_WHAT TO PRODUCE_.
An exact copy of every entry is the answer here, with no pictures.

_LISTED ENTRIES_.
═══

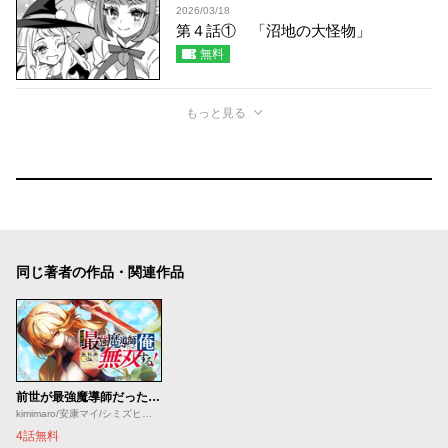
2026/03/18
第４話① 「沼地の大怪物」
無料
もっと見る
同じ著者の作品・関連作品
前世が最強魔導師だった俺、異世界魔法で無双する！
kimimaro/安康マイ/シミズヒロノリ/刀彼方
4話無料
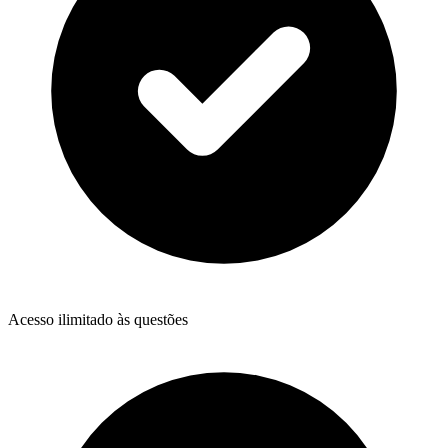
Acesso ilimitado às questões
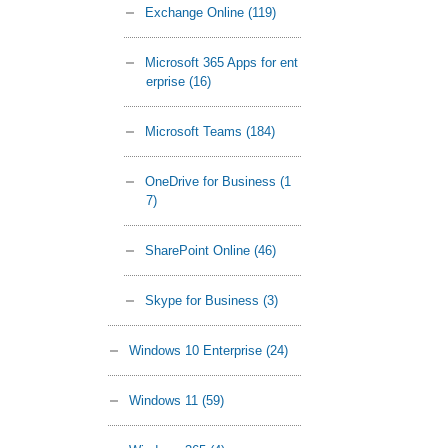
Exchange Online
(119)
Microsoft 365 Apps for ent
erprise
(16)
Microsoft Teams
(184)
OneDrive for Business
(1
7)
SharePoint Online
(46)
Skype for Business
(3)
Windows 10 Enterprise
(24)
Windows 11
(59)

═══

_EXPECTED ANSWER_.
2026/03/18
第４話① 「沼地の大怪物」
無料
もっと見る
同じ著者の作品・関連作品
前世が最強魔導師だった俺、異世界魔法で無双する！
kimimaro/安康マイ/シミズヒロノリ/刀彼方
4話無料
Acesso ilimitado às questões
Exchange Online
(119)
Microsoft 365 Apps for ent
erprise
(16)
Microsoft Teams
(184)
OneDrive for Business
(1
7)
SharePoint Online
(46)
Skype for Business
(3)
Windows 10 Enterprise
(24)
Windows 11
(59)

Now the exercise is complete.